Monday, 27 August 2012

How to Make "Indiana Jones and the Temple of Doom" Good.

It's a bold statement for a title. Everyone has a soft spot for the film in their hearts'. It's got interesting special effects and visuals, some of the sequences are downright classic, the mine-cart chase influenced a whole generation of neck-cruntching theme-park rides, and the freeing of the slaves just makes you want to scream "FUCK YEAH" at the top of your lungs because it's such a Big Damn Heroes moment. On the other hand it's regarded as the worst of the "classic" Jones' films since, frankly, the script is a goddamn mess. Things just seem to... happen, regardless of narrative flow or basic logic, usually just to artificially escalate conflict that isn't present. Characters seem to just be supplementary and superfluous. I'm not even sure Indy has anything to learn, or has any character developments that don't seem tacked on. Also, there's some, just awful racism in there. Like, Seriously.

The exercise: Copy out the entire Temple of Doom blog post above word for word, from the date line through the final sentence.

Dataset rows:

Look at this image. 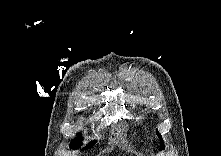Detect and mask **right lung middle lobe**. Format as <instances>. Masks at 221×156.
<instances>
[{
    "label": "right lung middle lobe",
    "mask_w": 221,
    "mask_h": 156,
    "mask_svg": "<svg viewBox=\"0 0 221 156\" xmlns=\"http://www.w3.org/2000/svg\"><path fill=\"white\" fill-rule=\"evenodd\" d=\"M81 141H82L81 138L73 140L70 144V148L71 149L79 148L81 145ZM94 144H95V141H92L87 147L83 148V150L92 147Z\"/></svg>",
    "instance_id": "right-lung-middle-lobe-1"
}]
</instances>
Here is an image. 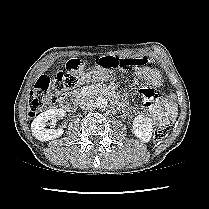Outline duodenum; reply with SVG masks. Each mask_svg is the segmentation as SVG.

Answer to the task:
Monday, 27 August 2012

How to Make "Indiana Jones and the Temple of Doom" Good.

It's a bold statement for a title. Everyone has a soft spot for the film in their hearts'. It's got interesting special effects and visuals, some of the sequences are downright classic, the mine-cart chase influenced a whole generation of neck-cruntching theme-park rides, and the freeing of the slaves just makes you want to scream "FUCK YEAH" at the top of your lungs because it's such a Big Damn Heroes moment. On the other hand it's regarded as the worst of the "classic" Jones' films since, frankly, the script is a goddamn mess. Things just seem to... happen, regardless of narrative flow or basic logic, usually just to artificially escalate conflict that isn't present. Characters seem to just be supplementary and superfluous. I'm not even sure Indy has anything to learn, or has any character developments that don't seem tacked on. Also, there's some, just awful racism in there. Like, Seriously.